Note that with UTF-8, string storage is byte strings. For byte strings, PSQL provides the relational data types CHAR, VARCHAR, and LONGVARCHAR, and the Btrieve data types STRING and ZSTRING. See also Data Types in SQL Engine Reference. Columns will likely be wider when storing UTF-8 because European languages often require two bytes per character instead of a single byte for legacy code pages.
All string data inserted by your application for existing CHAR, VARCHAR and LONGVARCHAR data types are interpreted as UTF-8 strings. You can configure the PSQL SQL access methods to automatically translate to UTF-8 (see Access Methods for Unicode UTF-8 Support).
When the database code page is UTF-8 and the client environment supports Unicode (wide character or UTF-8), SQL text supports Unicode characters in CHAR literals. With any other database code page, general Unicode characters must be in NCHAR literals.
Collation and Sorting
PSQL supports only code point order for collation and sorting with UTF-8 storage.

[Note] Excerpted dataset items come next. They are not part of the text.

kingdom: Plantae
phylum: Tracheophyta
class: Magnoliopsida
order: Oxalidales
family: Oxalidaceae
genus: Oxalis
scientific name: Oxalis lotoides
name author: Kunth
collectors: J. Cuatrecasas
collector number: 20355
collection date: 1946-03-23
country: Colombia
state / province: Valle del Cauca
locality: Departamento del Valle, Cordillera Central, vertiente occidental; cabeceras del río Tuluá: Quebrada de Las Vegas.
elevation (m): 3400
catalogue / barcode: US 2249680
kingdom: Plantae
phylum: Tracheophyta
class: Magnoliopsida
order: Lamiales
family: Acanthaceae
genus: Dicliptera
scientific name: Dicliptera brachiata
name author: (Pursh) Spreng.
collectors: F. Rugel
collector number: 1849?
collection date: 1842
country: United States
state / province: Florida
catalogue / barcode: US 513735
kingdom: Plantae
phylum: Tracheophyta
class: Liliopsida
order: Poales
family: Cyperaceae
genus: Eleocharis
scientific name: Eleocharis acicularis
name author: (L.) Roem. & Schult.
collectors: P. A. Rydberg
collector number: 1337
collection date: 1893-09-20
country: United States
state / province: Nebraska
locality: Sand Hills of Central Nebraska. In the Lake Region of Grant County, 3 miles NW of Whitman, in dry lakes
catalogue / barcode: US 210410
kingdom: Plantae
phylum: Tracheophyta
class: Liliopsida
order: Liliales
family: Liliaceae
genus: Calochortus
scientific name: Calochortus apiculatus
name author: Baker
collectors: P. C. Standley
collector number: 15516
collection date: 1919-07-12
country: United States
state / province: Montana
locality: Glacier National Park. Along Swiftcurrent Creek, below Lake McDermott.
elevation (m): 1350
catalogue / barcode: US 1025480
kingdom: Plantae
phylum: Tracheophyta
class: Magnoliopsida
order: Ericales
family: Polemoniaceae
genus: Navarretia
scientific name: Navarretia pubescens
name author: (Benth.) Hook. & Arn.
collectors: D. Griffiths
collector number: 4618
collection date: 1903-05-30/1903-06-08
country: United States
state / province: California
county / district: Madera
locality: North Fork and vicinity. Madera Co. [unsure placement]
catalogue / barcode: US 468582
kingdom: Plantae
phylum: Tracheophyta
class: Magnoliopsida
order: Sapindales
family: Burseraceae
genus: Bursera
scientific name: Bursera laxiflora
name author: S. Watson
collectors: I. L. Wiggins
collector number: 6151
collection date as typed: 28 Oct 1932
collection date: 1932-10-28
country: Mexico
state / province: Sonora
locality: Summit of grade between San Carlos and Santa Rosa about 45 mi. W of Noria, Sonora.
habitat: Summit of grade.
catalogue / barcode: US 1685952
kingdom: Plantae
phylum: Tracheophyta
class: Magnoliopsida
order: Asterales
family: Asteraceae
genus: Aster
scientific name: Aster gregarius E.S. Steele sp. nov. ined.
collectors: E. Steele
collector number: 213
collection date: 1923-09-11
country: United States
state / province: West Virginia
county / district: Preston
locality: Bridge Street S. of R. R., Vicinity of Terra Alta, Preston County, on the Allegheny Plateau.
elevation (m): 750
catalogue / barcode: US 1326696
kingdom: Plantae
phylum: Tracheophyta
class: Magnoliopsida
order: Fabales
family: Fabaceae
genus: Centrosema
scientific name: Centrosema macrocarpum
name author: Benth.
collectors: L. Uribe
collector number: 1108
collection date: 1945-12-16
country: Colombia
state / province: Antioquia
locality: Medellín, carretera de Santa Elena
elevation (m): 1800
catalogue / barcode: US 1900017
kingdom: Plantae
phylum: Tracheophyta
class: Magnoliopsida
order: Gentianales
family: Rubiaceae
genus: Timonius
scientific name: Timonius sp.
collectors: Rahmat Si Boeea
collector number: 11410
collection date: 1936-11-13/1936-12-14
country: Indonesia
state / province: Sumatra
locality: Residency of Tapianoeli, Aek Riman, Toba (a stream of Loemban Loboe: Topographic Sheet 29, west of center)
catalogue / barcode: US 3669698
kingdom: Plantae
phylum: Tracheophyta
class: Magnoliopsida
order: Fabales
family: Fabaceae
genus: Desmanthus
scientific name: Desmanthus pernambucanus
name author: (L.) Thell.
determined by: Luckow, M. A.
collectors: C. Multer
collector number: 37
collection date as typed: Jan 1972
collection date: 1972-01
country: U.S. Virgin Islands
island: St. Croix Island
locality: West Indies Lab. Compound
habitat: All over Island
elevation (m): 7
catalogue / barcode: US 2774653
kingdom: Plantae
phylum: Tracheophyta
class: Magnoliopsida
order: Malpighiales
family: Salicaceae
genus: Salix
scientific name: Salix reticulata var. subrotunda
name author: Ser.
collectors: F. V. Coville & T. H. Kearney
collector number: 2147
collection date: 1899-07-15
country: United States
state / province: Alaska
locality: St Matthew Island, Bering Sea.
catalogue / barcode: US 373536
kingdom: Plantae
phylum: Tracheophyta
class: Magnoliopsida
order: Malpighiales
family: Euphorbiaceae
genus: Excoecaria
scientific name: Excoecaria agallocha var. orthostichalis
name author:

Access Methods for Unicode UTF-8 Support
The PSQL access methods ODBC, JDBC, and ADO.NET support translation to UTF-8 storage. These access methods exchange text values with the application as UCS-2 wide character strings or as legacy byte strings for the ANSI ODBC drivers. When properly configured, the access methods translate the application text values to UTF-8 for transmission to the storage engine.
Migrating an Existing Database to Unicode UTF-8
All text data must be converted from any legacy code page to UTF-8. Columns will likely need to be widened to accommodate the longer UTF-8 byte strings. Any non-ASCII metadata, such as table names, must be converted from the legacy code page to UTF-8. Given these combined changes, it is reasonable to migrate the database by copying from the old schema, using the legacy code page, to the new schema with UTF-8 as the database code page.
Note In the special case where all existing data and metadata is pure ASCII, it is possible to just change the database code page to UTF-8.
All existing (7-bit) ASCII byte strings are also valid UTF-8 byte strings.